EXERCISE DETAILS: What is needed is an exact copy of the lines from the one containing "Brands Stood Out" through the last line of the entries below, both included.

SOURCE MATERIAL:
►
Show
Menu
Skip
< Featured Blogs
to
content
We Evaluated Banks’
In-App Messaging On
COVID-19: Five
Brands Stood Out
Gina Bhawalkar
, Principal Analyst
◄
ANSWER:
Brands Stood Out
Gina Bhawalkar
, Principal Analyst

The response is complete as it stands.